Lanco is a city and commune in southern Chile administered by the Municipality of Lanco. It is located in Valdivia Province in Los Ríos Region, about 69 km northeast of Valdivia by road, close to Cruces River.

==Demographics==

According to the 2002 census of the National Statistics Institute, Lanco spans an area of 532.4 sqkm and has 15,107 inhabitants (7,415 men and 7,692 women). Of these, 10,383 (68.7%) lived in urban areas and 4,724 (31.3%) in rural areas.

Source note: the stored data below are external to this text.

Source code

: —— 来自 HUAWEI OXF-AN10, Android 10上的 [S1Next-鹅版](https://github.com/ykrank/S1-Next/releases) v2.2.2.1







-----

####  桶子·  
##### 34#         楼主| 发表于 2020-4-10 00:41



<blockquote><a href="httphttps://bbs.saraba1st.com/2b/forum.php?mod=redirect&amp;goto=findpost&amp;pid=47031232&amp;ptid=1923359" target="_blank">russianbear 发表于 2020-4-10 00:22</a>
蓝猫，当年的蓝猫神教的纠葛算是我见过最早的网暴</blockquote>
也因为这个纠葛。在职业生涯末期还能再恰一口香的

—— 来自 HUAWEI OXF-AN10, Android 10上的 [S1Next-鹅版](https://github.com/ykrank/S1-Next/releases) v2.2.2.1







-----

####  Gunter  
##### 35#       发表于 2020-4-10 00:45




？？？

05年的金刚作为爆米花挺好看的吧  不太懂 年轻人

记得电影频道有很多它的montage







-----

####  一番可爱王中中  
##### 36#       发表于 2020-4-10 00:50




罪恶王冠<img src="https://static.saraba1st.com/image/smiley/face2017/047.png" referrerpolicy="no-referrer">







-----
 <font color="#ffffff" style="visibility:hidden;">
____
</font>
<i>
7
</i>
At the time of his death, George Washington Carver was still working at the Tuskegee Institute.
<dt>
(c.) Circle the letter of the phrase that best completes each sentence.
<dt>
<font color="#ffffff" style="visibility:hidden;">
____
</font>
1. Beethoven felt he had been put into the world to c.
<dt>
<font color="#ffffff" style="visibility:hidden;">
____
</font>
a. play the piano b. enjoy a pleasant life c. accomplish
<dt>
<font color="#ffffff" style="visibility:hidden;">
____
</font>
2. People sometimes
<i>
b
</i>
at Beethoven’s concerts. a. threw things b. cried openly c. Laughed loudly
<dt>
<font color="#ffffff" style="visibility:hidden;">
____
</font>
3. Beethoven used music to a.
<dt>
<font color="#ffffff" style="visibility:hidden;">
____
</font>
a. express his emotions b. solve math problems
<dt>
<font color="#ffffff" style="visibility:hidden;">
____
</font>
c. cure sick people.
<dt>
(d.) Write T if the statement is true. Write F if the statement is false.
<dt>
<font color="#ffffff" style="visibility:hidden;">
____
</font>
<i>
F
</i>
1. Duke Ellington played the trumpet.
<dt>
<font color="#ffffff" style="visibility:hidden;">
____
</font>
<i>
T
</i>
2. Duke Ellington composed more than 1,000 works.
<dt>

Between the 1992 and 2002 censuses, the population grew by 9.8% (1,350 persons).

==Transport==

The highway Chile Route 5 passes by Lanco.

==Administration==
As a commune, Lanco is a third-level administrative division of Chile administered by a municipal council, headed by an alcalde who is directly elected every four years. The 2008-2012 alcalde is Luis Cuvertino Gómez (PS).

Within the electoral divisions of Chile, Lanco is represented in the Chamber of Deputies by Alfonso De Urresti (PS) and Roberto Delmastro (RN) as part of the 53rd electoral district, together with Valdivia, Mariquina, Máfil and Corral. The commune is represented in the as part of the 16th senatorial constituency (Los Ríos Region).